75 Jahre nach Bombennacht in Gießen erinnerte Stadttheater mit Konzert in früherer Notkirche Pankratiuskapelle an Tod und Zerstörung
6. Dezember 1944: Bei einem Bombenangriff der Alliierten wurden weite Teile der Gießener Innenstadt in Schutt und Asche gelegt. Zerstört wurden auch die Gebäude rund um Kirchenplatz und Marktplatz. Von der Stadtkirche blieben nur Reste übrig. Als eine Art Notkapelle wurde in den ersten Nachkriegsjahren die Pankratiuskapelle errichtet, jener Ort, an dem nun am Freitagabend Musiker des Philharmonischen Orchesters, Sänger und Schauspieler des Stadttheaters Gießen ein Gedenkkonzert aufführten.
An jenen Abend vor 75 Jahren, an dem über 400 Menschen in Gießen ihr Leben verloren hatten, erinnerte auch eine Lesung von Schülern der Brüder-Grimm-Schule. Sie stellten beeindruckende Texte vor: Acht- bis zehnjährige Kinder schilderten darin, wie sie gerade noch einmal davongekommen waren, aber mit ansehen mussten, wie ringsum Eltern, Geschwister und Freunde starben. Eine Schülerin las ein selbst verfasstes Gedicht zum Thema „Frieden“ vor.
„Frieden“ war auch das alles umfassende Thema des folgenden zweistündigen Gedenkabends. Die Arie „Schlummert ein“ (BWV 82 Nr. 3) von Johann Sebastian Bach, vorgetragen von Grga Peros (Bariton) und Christoph Koerber (Orgel), erinnerte die Menschen an Zerstörung und Wiederaufbau, Verlust und Hoffnung. Eine weitere gefühlvoll intonierte Bach-Sonate sowie eine anspruchsvolle Serenade von Wolfgang Amadeus Mozart für Bläseroktett setzten die musikalischen Akzente des ersten Teils. Unvergesslich bleibt der Vortrag des Sopranisten Samuel Marino, der zusammen mit Evgeni Ganev eine Arie aus Händels Oper „Giulio Cesare“ vorstellte. Marino und Ganev gestalteten auch zum Abschluss „Ave Maria“. Das Lied ist weltweit bekannt, doch mit der hohen Stimme eines Mannes vorgetragen dennoch ganz ungewohnt.
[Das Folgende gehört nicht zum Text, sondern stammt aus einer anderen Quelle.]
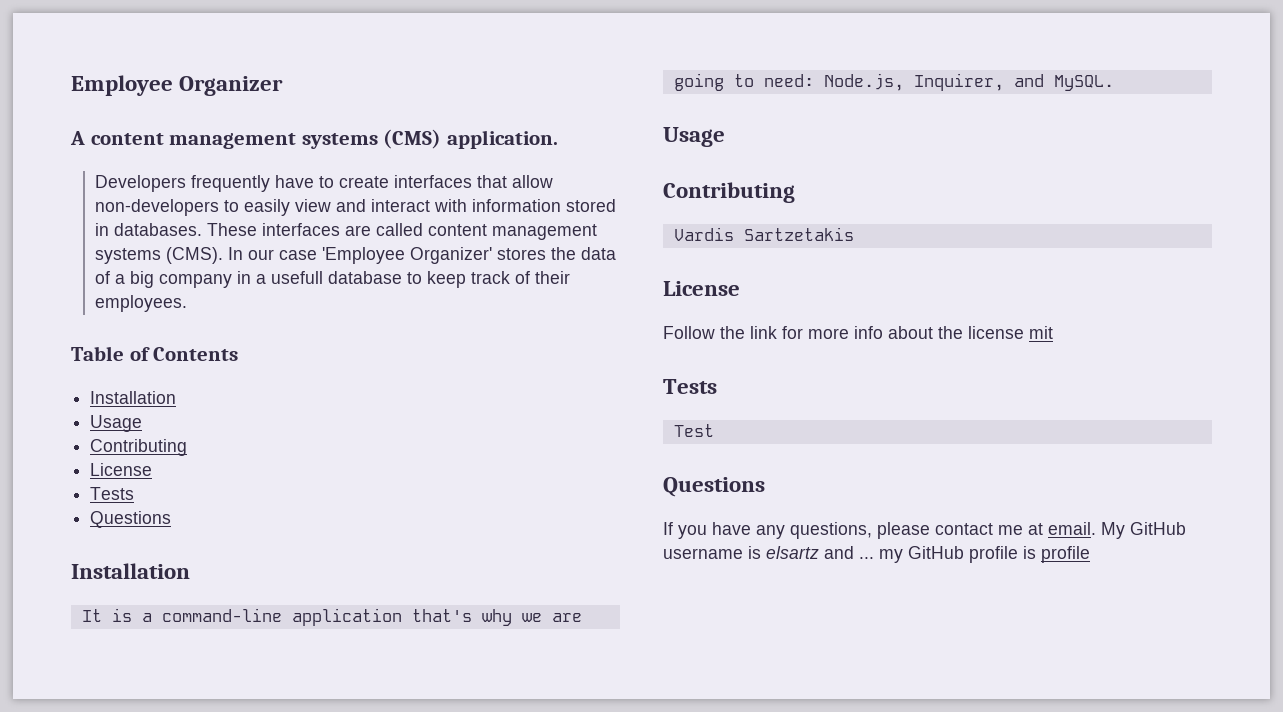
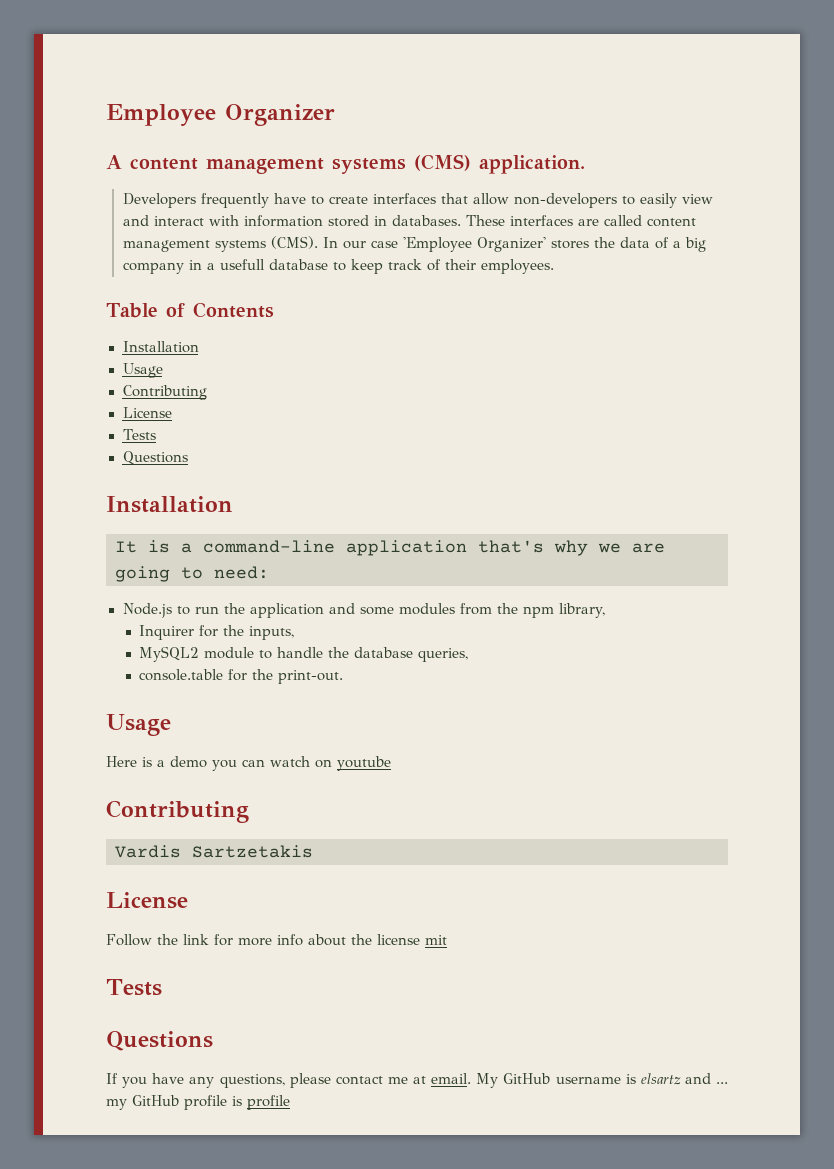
[823,73,1114,91] [663,127,725,147] Node.js, Inquirer, and MySQL. // Usage -> [122,603,606,618] [139,625,295,640] [139,646,469,662] [139,669,344,684] [106,714,171,736] [106,756,391,771] // Node.js to run the application and some modules from the npm library, // Inquirer for the inputs, // MySQL2 module to handle the database queries, // console.table for the print-out. // Usage // Here is a demo you can watch on youtube
[673,424,714,437] // Test -> (162, 987) none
Ein Konzert der Besinnung auf Frieden und Toleranz – gestaltet von Menschen zahlreicher Nationalitäten und verschiedener Generationen mit Musik und Texten: Im zweiten Teil waren Kompositionen von Samuel Barber, Anton Bruckner, David Popper und John Williams zu hören. Mit der bewegenden Arie „Ich folge dir gleichfalls“ von Barock Altmeister Johann Sebastian Bach setzte Sopranistin Naora Intxausti ein kleines Glanzlicht. Auf hohem Niveau präsentierte sich der Chor des Stadttheaters mit einem zutiefst romantischen Stück von Anton Bruckner.
Text von Charlie Chaplin
Eine wunderbare Abrundung erfuhr die Gedenkfeier durch den Vortrag literarischer Texte: Tom Wild stellte einen Text von keinem Geringeren als Charlie Chaplin vor: „Als ich mich selbst zu lieben begann“. Gleich drei Autoren hatte Carolin Weber in ihre Rezitation aufgenommen: Hanns Dieter Hüsch, Rudolf Steiner und Wilhelm Busch: Allen gemeinsam war die Liebe zur Harmonie und die Ächtung des Krieges. „Man braucht den Frieden“ lautete das Motto, unter dem Anne-Elise Minetti Texte aus China, einen Text der Navajos und ein Gedicht von Pablo Neruda vorstellte.
Schließlich noch Roman Kurtz: Der Schauspieler hatte eine Reihe von „Friedenssplittern“ aus Liedern und Gedichten gesammelt. Eine Collage, die nachdenklich stimmte. Das Publikum war beeindruckt.
Als Mitglieder des Interreligiösen Rates in Gießen trugen Abderrahim En-Nosse, Klaus Weißgerber und Lawrence de Donges-Amiss-Amiss zum Abschluss des denkwürdigen Konzertes noch einige Gebete zum Frieden vor.
Das Gedenkkonzert bildet den Abschluss der kleinen Reihe von Sonderveranstaltungen unter dem Titel „Drei Tage, drei Ereignisse, eine Verantwortung“, mit denen das Stadttheater Gießen auf ganz unterschiedliche Weise an denkwürdige historische Ereignisse erinnert. Der Abschluss folgt am 6. Februar mit einer Mahnung an die Zukunft. Die Einnahmen der Veranstaltung kommen der Deutschen Gesellschaft für Demokratiepädagogik zugute.